Pharmacy
A pharmacy employee looks for medication as she works to fill a prescription while working at a pharmacy in New York December 23, 2009. Reuters/Lucas Jackson

Prices of more than 400 prescription drugs in Australia would go down by up to $20 or up to 60 percent, including medications for cancer and hypertension. The lower prices is because the yearly changes to Australia’s Pharmaceutical Benefits Scheme (PBS) take effect.

Some of the drugs on the list at reducing prices for the first time, says Health Minister Sussan Ley on Sunday. Among the drugs dropping prices are Lenalidomide and Dasatinib, which are patent-protected cancer medication, Adalimumab for Crohns disease and Bosentan for cardiovascular ailments, reports News.com.au.

Expected to benefit the most from the price cut are Aussies with multiple chronic conditions such as high blood pressure, heart disease, depression and eye disease. They could save as much as $500 a year, estimates Ley. Multiple chronic ailment patients are also the target of a Healthier Medicare package that Australia would implement on a trial basis on 65,000 Aussies.

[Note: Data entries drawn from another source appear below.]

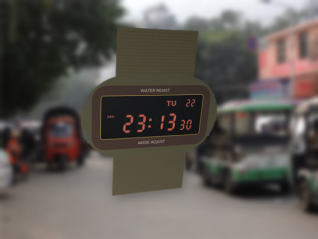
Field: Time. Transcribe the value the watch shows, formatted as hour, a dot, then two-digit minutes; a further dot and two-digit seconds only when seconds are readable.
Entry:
23.13.30
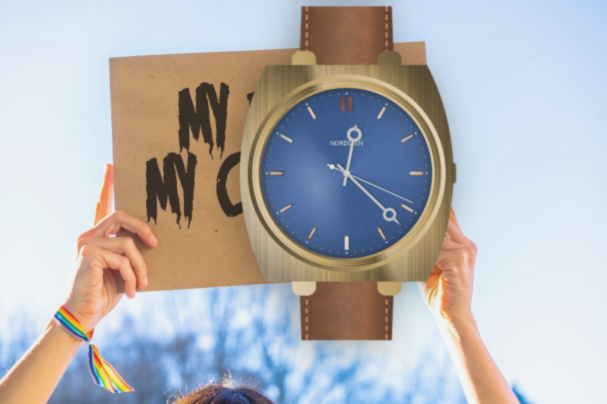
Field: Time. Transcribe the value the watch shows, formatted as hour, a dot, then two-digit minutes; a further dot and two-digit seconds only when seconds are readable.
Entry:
12.22.19
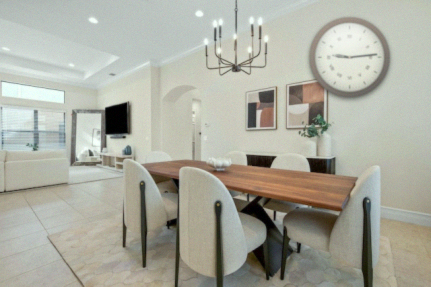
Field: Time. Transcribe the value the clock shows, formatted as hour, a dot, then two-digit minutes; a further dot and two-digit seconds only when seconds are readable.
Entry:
9.14
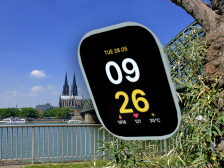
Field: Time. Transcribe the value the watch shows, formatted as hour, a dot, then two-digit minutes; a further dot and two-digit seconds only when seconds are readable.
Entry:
9.26
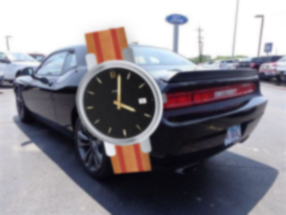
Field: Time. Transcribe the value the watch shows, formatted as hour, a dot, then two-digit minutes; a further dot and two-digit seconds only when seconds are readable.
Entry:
4.02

Overall, taxpayers would save about $1 billion are patent-protected medication on the PBS for five years will offer a one-off five percent price cut for the first time. The minister adds that by October, there would be more discounts when it would be the cost of cheaper generic versions reflected and not the expensive premium brands for thousands of common drugs.

Ley says the savings would mean new medicine could be added to the PBS. “Since the introduction of these reforms, we have invested more than $3 billion in listing new medicines on the PBS, including breakthrough cures for melanoma, breast cancer and hepatitis C,” says the minister.

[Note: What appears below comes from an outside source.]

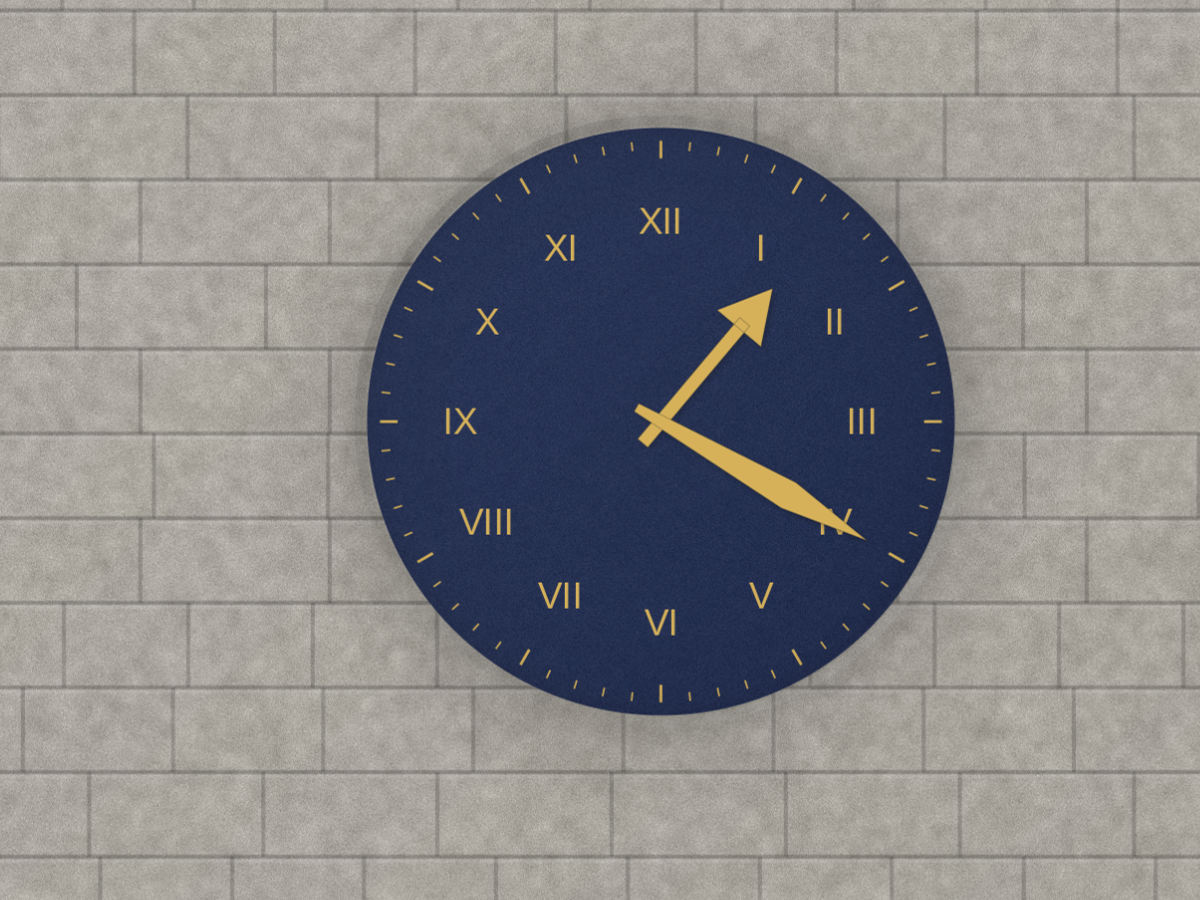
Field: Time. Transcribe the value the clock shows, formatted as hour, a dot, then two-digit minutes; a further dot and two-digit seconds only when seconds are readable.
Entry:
1.20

Meanwhile, hundreds of cancer drugs would enter the market within the next five years, disclose researchers from the University of Sydney’s Centre for Values, Ethics and the Law in Medicine. But about 90 percent will be targeted therapies which would likely make these drugs more expensive, according to Dr Wendy Lipworth and Narcyz Ghiea.

They say the federal government would be under strong pressure to subsidise the medication since launch price of cancer drugs increase 10 percent annually for almost 20 years.

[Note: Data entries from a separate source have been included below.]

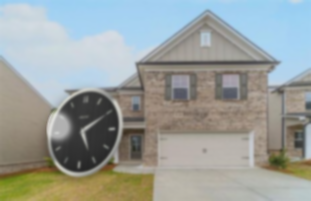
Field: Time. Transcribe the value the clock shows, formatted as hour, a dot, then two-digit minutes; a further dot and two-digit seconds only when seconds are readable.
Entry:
5.10
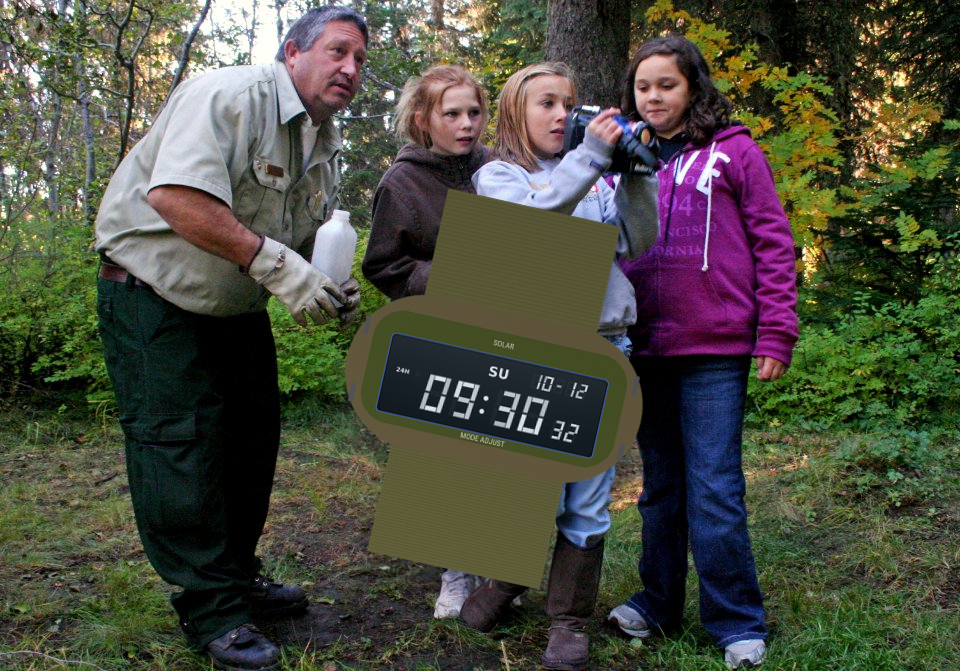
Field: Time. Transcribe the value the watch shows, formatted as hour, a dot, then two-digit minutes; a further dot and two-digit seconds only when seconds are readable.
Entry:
9.30.32
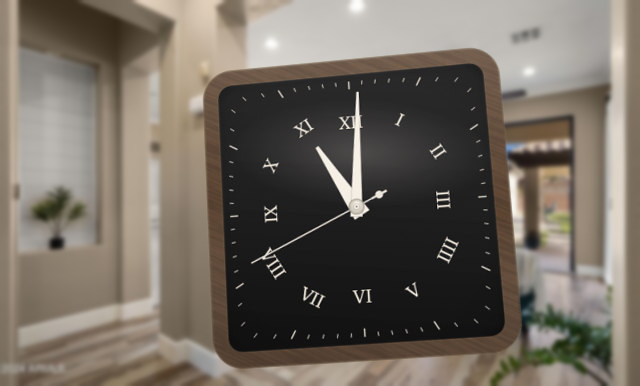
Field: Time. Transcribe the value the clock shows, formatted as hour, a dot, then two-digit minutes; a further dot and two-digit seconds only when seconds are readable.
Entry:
11.00.41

One cancer drug that was listed on the PBS, with the help of businessman Ron Walker, is Keytruda. The chairman of the Australian Grand Prix Corporation tried the drug in 2015 by participating in the first clinical trial of melanoma medication in the US. In March, Walker was declared cancer-free, reports The Sydney Morning Herald.

One option for Aussies struggling with the high cost of cancer drugs is to enroll in clinical trials like the way Walker did or acquire the medication privately for free or at lower prices under the PBS.